What are the categories of the non-banking financial company?
There are two types of NBFC Registration. One is deposit taking and other is non-deposit taking. Both are being further classified based on their size.
Getting to the NBFC Registration
Now as per the section 45 — IA of the reserve bank of India act of 1934, no company is supposed to commence any business of a non-banking financial company without obtaining the NBFC Registration certificate. Also, you must have a minimum of net owned funds of Rs 200 lakhs. This incorporation of the NBFC Registration is incorporated under the section 3 of the companies’ act of 1956. The net owned funds are the final balance of owned funds minus the amount of investments in shares of the subsidiary. This includes the companies in the same group and all the other non-banking financial companies, the book value of debentures, hire purchases, outstanding loans, lease finance made and deposit with a subsidiary. All these commence in the same group.

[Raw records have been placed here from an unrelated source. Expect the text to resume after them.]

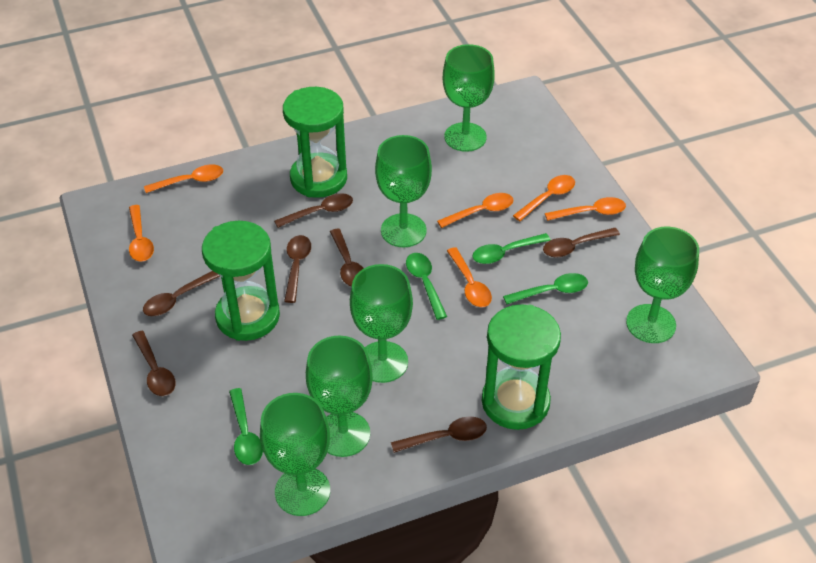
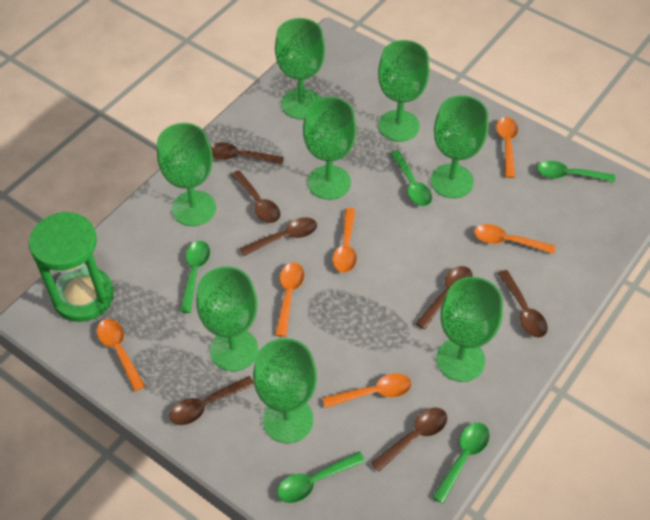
green goblet: [260,393,330,516] [306,336,373,457] [350,264,413,383] [375,135,432,247] [443,44,495,152] [626,227,699,343] = 6 -> [157,123,216,226] [196,266,258,372] [253,338,317,443] [275,18,325,119] [303,97,357,200] [378,40,430,142] [431,95,488,198] [436,277,503,382] = 8
green hourglass: [202,221,280,341] [283,87,347,198] [482,304,561,430] = 3 -> [29,212,114,322] = 1
green spoon: [229,388,263,465] [406,253,447,320] [472,233,550,264] [503,273,588,304] = 4 -> [179,241,210,313] [277,452,365,503] [390,150,432,206] [432,423,490,503] [537,161,615,182] = 5

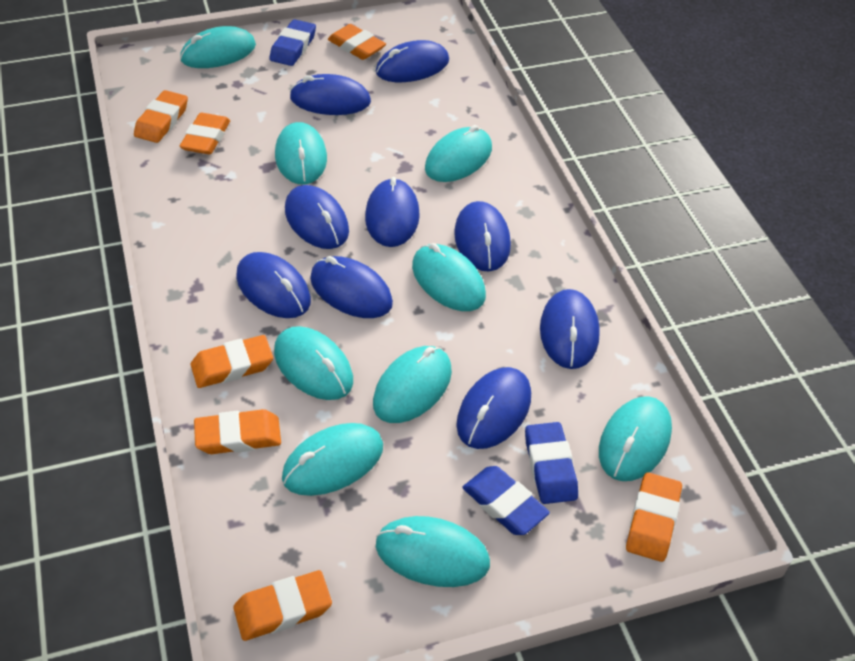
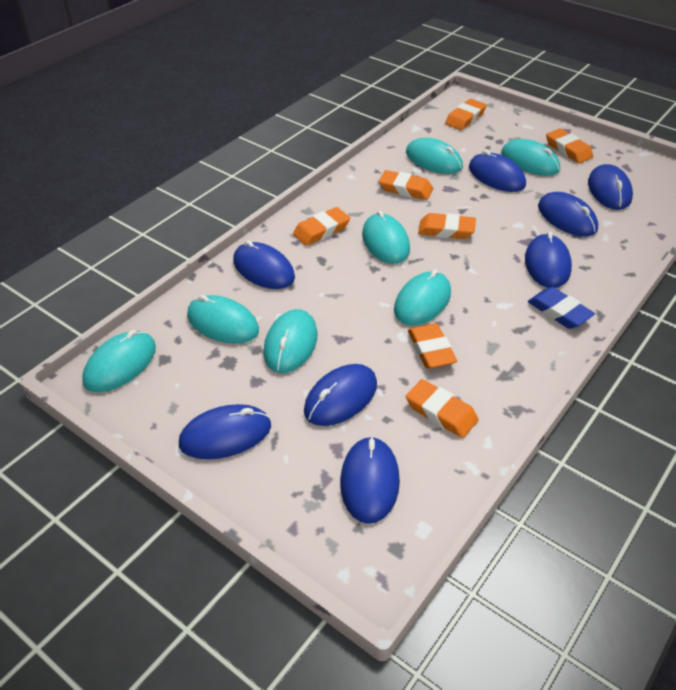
blue eraser: [269,19,316,66] [462,466,550,535] [525,422,578,504] = 3 -> [528,287,595,329] = 1
blue mouse: [236,252,311,318] [285,185,349,249] [290,74,371,115] [310,256,393,318] [365,177,420,247] [376,40,449,82] [454,201,511,272] [456,367,531,449] [540,289,600,369] = 9 -> [179,404,271,459] [233,240,295,289] [304,364,377,426] [340,436,400,524] [469,150,526,192] [525,231,572,288] [538,192,598,236] [588,164,633,210] = 8
turquoise mouse: [180,26,256,68] [274,326,353,400] [275,122,327,185] [282,423,383,496] [373,346,452,423] [376,516,490,587] [412,243,486,311] [425,125,492,182] [599,396,672,481] = 9 -> [82,330,156,392] [187,295,259,344] [263,309,318,373] [362,211,410,264] [394,269,451,325] [406,138,463,174] [501,139,560,176] = 7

The owned funds are an aggregate of the paid-up part of equity capital, preference shares which are also compulsory and convertible into the equity, the free reserves and balance in shares premium account and the capital reserves that represent the surplus that’s arising out of the scale proceeding to the asset which excludes the reserves created by revaluation of the asset, after the deduction of accumulated balance of loss.
Application for NBFC Registration
Application for the NBFC Registration must be made to the regional office of the RBI with a list of documents that are required to be submitted. Though financial companies are not regulated by the RBI, it supervises the companies with financial assets more than 50% of its total assets.